→ **Job item**
Please repeat the line that has "3 de janeiro de 2024" and all lines after it, exactly as they appear, through the end of the entries.

Collected data

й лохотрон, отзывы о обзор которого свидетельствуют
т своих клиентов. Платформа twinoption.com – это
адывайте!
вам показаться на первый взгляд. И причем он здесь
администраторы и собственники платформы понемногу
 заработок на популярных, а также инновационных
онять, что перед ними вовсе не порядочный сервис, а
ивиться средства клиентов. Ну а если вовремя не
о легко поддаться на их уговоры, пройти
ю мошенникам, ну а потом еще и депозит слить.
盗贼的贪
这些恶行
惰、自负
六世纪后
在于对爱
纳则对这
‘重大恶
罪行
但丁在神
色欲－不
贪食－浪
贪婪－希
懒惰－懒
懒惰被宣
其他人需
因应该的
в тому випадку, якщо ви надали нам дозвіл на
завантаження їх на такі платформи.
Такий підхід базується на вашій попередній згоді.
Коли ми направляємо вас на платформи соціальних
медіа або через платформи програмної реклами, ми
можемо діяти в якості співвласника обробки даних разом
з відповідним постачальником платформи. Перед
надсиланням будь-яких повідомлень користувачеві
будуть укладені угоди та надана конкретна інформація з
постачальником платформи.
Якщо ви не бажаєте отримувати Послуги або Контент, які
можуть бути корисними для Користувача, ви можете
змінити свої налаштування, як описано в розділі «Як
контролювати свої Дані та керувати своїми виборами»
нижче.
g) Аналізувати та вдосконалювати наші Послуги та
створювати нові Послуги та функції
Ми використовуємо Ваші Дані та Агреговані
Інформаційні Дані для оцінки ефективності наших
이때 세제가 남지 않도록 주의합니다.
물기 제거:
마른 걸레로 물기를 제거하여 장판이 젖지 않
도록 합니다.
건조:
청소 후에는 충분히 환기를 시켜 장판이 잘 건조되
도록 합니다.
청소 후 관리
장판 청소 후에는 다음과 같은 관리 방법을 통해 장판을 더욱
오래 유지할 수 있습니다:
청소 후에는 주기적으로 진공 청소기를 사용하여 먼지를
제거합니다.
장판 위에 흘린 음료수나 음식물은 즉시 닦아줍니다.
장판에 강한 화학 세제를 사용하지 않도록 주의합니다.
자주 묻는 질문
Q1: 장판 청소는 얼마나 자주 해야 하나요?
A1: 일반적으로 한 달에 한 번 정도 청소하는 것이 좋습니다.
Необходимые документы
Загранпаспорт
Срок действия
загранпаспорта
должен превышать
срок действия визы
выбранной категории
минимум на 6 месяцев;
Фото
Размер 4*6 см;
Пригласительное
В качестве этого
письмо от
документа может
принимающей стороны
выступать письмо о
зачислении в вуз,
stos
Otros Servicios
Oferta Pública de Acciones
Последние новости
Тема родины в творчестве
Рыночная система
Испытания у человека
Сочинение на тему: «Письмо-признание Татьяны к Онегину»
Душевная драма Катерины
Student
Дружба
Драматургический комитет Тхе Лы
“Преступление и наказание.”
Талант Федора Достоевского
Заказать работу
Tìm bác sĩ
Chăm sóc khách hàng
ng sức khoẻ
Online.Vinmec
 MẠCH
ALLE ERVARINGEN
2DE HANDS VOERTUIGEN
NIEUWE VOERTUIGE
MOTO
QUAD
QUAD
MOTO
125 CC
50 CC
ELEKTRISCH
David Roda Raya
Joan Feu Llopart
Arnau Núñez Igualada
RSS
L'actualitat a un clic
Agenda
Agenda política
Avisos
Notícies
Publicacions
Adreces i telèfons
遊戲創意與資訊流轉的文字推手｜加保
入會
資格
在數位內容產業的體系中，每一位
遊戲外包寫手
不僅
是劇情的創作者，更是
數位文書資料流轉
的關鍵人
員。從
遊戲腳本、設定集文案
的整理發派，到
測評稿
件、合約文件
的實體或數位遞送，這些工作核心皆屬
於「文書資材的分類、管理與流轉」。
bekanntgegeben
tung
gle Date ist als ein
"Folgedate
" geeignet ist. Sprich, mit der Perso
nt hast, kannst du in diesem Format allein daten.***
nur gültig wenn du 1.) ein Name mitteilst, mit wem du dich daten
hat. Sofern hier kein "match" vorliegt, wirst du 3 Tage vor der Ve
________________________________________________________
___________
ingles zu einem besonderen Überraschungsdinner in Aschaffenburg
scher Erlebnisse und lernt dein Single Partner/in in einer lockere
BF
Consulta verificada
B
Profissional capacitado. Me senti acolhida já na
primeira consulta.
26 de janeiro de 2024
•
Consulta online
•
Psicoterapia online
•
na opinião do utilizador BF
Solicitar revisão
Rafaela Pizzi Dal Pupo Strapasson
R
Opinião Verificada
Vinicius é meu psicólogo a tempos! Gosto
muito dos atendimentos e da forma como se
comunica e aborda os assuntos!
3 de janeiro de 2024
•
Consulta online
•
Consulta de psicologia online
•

→ **Response area**
3 de janeiro de 2024
•
Consulta online
•
Consulta de psicologia online
•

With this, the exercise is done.